• [The task] The answer must be one number: how many lines in the records below contain the string "weak".
----- Record excerpts -----
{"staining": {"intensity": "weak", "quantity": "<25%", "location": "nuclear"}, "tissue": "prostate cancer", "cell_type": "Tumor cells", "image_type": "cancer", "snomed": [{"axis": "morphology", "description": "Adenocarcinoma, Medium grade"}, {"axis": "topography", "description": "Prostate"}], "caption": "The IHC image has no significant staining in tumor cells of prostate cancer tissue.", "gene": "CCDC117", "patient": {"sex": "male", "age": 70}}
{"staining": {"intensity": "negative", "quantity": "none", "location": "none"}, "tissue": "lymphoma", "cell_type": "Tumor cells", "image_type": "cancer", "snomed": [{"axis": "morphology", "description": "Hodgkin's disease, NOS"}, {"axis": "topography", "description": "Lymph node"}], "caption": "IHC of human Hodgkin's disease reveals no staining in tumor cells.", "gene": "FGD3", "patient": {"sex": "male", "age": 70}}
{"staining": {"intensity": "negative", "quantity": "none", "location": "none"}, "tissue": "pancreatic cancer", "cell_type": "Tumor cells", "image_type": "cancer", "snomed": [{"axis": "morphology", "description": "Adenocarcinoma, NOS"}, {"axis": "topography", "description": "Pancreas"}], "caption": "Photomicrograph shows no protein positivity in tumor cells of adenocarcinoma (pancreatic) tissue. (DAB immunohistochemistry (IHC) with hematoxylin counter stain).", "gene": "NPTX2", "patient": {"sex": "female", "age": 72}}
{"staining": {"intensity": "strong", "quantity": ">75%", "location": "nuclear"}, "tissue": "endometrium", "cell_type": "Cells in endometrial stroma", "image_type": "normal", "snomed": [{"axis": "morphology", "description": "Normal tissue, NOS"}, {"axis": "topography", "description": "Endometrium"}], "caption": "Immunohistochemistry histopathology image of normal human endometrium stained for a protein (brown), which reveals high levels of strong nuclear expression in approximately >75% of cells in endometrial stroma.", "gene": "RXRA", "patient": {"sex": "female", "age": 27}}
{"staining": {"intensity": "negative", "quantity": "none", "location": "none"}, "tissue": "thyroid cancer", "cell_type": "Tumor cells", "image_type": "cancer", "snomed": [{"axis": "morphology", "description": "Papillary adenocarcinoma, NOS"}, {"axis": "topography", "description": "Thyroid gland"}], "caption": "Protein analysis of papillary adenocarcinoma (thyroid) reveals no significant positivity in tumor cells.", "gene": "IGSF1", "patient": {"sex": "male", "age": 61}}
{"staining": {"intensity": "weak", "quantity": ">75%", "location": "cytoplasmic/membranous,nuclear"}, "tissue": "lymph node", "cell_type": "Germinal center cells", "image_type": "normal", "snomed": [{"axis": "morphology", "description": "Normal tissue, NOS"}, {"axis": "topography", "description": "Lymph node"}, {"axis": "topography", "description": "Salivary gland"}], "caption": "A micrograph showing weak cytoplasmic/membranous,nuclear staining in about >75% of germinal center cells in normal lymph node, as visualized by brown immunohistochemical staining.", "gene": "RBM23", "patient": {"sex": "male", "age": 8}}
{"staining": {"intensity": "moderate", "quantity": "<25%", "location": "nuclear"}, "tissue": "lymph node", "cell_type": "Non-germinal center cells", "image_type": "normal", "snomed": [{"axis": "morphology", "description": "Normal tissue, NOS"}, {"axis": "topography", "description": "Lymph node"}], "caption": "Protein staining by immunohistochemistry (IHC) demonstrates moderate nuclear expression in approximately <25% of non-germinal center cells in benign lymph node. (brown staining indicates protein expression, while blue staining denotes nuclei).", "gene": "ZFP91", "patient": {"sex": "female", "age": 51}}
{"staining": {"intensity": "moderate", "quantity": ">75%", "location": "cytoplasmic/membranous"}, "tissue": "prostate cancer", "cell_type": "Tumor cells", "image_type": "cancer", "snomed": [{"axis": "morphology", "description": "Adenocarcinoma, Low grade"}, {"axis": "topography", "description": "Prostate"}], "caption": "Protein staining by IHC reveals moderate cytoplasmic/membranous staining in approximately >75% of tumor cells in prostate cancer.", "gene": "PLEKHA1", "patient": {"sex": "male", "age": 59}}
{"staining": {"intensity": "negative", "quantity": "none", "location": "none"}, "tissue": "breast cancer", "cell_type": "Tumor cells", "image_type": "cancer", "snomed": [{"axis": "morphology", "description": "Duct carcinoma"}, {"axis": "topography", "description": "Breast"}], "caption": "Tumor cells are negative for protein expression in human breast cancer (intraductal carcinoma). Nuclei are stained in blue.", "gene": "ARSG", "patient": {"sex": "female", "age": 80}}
-----
• [Response] 2